天机子意味深长的看著他,血色的瞳仁里几分追索几分哀怜:「我那个小师弟……」

命数将尽,回光返照。

过往一切一幕幕飞速在眼前展开掠过。

他的小师弟,被他抱上山时还只是那麽丁点大,乖顺地窝在他怀里,吮著手指,睁大一双乌黑溜圆的眼睛看他。

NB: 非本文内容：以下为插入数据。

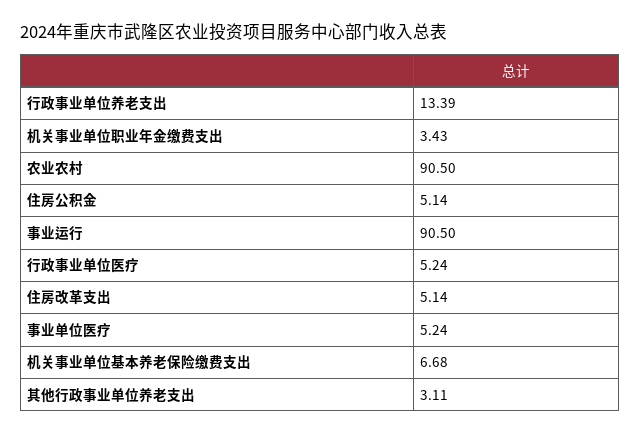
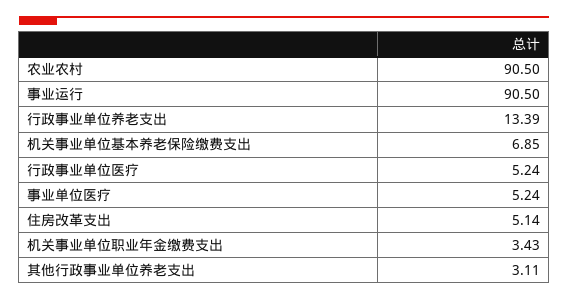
住房公积金: 5.14 -> none
机关事业单位基本养老保险缴费支出: 6.68 -> 6.85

无论他走到到哪儿都要跟著他的小师弟;举著木剑摇摇晃晃打摆,最後「噗通」一声仰倒哭泣的小师弟;悬桥上闭著眼吓得满脸惨白还强撑著同他斗嘴的小师。

他的小师弟……

「哈哈哈哈哈哈……」尖利的指甲已刺入喉头一节有余,他鼻口流血,双目通红,笑声撕心裂肺。

傅长亭问:「你笑什麽?」

「我笑韩觇。

他……哈哈哈哈哈哈……他算什麽?」

他问得莫名,傅长亭蹙眉。

天机子续道:「终南上下,自古以善恶论万物。

人皆善,鬼皆恶。

除恶扬善,以正诛邪。

你是善,我为恶,黑白分明。

可笑的是韩觇,我鄙弃他向善,你憎恶他作恶。

善耶?恶耶?他到底是善是恶?傅掌教,你说呢?」

「他……」心头恍然一阵空茫,他张口结舌不知该如何答复。

除去善恶之分的定论,他对他竟是一无所知。

他为什麽要将自己的指骨埋入树下?在血阵中,他是不是还做了其他?又为什麽要对他说谎把杀人的重罪揽下?

生平第一次,只问罪责不问根由的道者茫然了。

他想知道一切,不仅仅是谁对谁错,更在於……韩觇,那只鬼的所有。

但是,已经迟了。

第十章

掌心中细小的痛楚闪电般刺入心扉,双眼圆睁,傅长亭猛然从梦中醒来。

屋外夜色浓重,风声呼啸。

起身点起烛灯,摊开手掌,指甲缝里有细细一线血迹,掌心中的伤口微不可见却总也不见痊愈。

连日来,与天机子的对话时时出现在他梦里。

「叮铃、叮铃、叮铃……」清脆的铃声在房中激荡开来。

门下的惊魂铃无风自动,古旧的表面散发出淡金色的光芒。

鬼雾,无边无际。

从窗隙地缝里喷薄而出,丝丝缕缕,渐渐充斥了整间屋子。

傅长亭起身下榻,白色的烟气不见退避,反而聚拢过来,绕著他缓缓游走。

脚下雾气缭绕,仅有的一豆烛火也因这迷蒙的白雾而变得模糊。

「谁?」不持剑,不提掌,就连护卫周身的天罡正气也无心维持。

他披散了长发站在桌後屏息凝神地等,宽大的道袍来不及束起,长长的衣袖垂至了脚面。

这熟悉的雾气,这熟悉的情境,傅长亭等著那个熟悉的身影。

「闻听紫阳真君下凡济世,降妖除魔。

今日一见,果真风姿不凡。

」浓得化不开的雾气里,有人轻笑出声。

圆润的嗓音忽近忽远,飘渺恍如隔了万水千山,真切又仿佛近在耳畔。

傅长亭倏然後退,灯火飘摇,自来不动声色的道者满眼皆是萧索。

不是他。

惊魂铃激越高亢,鬼气森森,房门无声开启,灌入满院风声。

黑暗里,一道纤细的身影渐行渐近:「山野精怪,漏夜造访,实属万不得已,望请国师大人海涵。

话音方落,人到眼前。

是个女子,浅笑盈盈,眉如新月:「小女子初雨,见过傅掌教。

「雨姑娘。

」时常被鬼魅挂在嘴边的名讳油然跃入脑海,傅长亭神色一紧。

穿一身碧色衣裙的女子却从容。

她挥袖将洞开的房门掩上,随著面上渐渐泛起的温婉笑容,一阵淡淡的幽香在房中缓缓弥漫开来:「听闻道长在找东西,小女子倒是有一件,只是不知是否正是道长要找的。

轻移莲步,她嫋嫋站到圆桌另一头。

隔著四溢的鬼雾,女子螓首微垂,笑得柔顺得体。

她的手中握著一把木制的小刀。

傅长亭急忙伸手抓去,挥起的衣袖险些把烛台带倒。

女子笑容亲和,全然不在意他的莽撞。

「看来是了。

」她话语欣慰,屋中的香气因之变得稍许浓烈。

木刀是孩童的玩具,雕工不见得精致,木料不见得考究,可是做工却费了十万分的心思,从刀尖至刀柄,不见一根木刺。

韩觇在湖边喝醉的那个夜晚,他亲眼见他将之丢进湖里。

醉了的鬼魅胡言乱语,说他做了很多。

以手为刃,傅长亭手起掌落,木刀立时一分为二。

原来,内里居然中空的,一张纸笺轻轻飘落到桌面。

纸面上寥寥四行,是一首打油诗:天皇皇地皇皇,我家有个哭夜郎,君子路过念三遍,一觉睡到大天亮。